| 选段 |
▼▼▼

流式推文直播为什么会有延迟?

问题描述

我正在尝试通过流从特定用户使用tweepy获取实时tweet数据,但是我发现发布tweet的确切时间戳与我的tweepy程序中的打印文本的时间戳存在4秒的延迟。这是正常的还是预期的,或者有什么方法可以使我的代码更高效?谢谢!

# # # # TWITTER STREAMER # # # #
class TwitterStreamer():
    """
    Class for streaming and processing live tweets.
    """
    def __init__(self):
        pass


    def stream_tweets(self):
        # This handles Twitter authetification and the connection to Twitter Streaming API
        listener = TweetListener()
        auth = OAuthHandler(CONSUMER_KEY,CONSUMER_SECRET)
        auth.set_access_token(ACCESS_TOKEN,ACCESS_TOKEN_SECRET)
        stream = Stream(auth,listener)

        # This line filter Twitter Streams to capture data by the keywords: 
        stream.filter(follow=['user_id'])


# # # # TWITTER STREAM LISTENER # # # #
class TweetListener(StreamListener):
    
    #This is a basic listener that just prints received tweets 
    
     #Only returns the tweets of given user
    def on_status(self,status):
        if status.user.id_str != 'user_id':
            return
        print(status.text)

    def on_data(self,data):
        try:
            json_load = json.loads(data) 
            text = json_load['text']
            if 'RT @' not in text:
                print(text)

▲▲▲

| 待析数据 |
▼▼▼

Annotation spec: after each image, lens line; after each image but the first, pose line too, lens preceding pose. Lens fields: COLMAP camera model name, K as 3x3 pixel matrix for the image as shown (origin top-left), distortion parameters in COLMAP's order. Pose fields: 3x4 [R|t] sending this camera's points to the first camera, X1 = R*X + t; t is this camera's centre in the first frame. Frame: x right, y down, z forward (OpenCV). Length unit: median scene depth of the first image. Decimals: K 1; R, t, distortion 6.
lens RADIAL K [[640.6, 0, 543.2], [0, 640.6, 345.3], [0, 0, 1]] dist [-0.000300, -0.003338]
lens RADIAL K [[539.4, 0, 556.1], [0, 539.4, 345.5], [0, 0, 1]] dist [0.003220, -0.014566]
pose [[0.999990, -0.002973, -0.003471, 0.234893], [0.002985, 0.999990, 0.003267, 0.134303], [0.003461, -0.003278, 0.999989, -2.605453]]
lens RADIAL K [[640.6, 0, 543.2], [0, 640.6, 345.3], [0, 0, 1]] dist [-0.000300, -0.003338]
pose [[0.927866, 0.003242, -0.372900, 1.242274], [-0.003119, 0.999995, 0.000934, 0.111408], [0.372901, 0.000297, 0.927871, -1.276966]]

▲▲▲

| 任务要求 |
a - 根据选段中的注释,说明 on_status 方法在 status.user.id_str 不等于 'user_id' 时为何直接 return。
b - 选段中,推文的实际发布时间戳与程序打印文本的时间戳相差几秒?
c - 将选段中的句子"这是正常的还是预期的,或者有什么方法可以使我的代码更高效?"译成英语。

| 参考答案 |
a - 注释写明该方法 "Only returns the tweets of given user",即只返回给定用户的推文。因此发推者的 ID 与 'user_id' 不符时,方法直接返回,不打印该推文。

b - 相差4秒。

c - Is this normal or expected, or is there any way to make my code more efficient?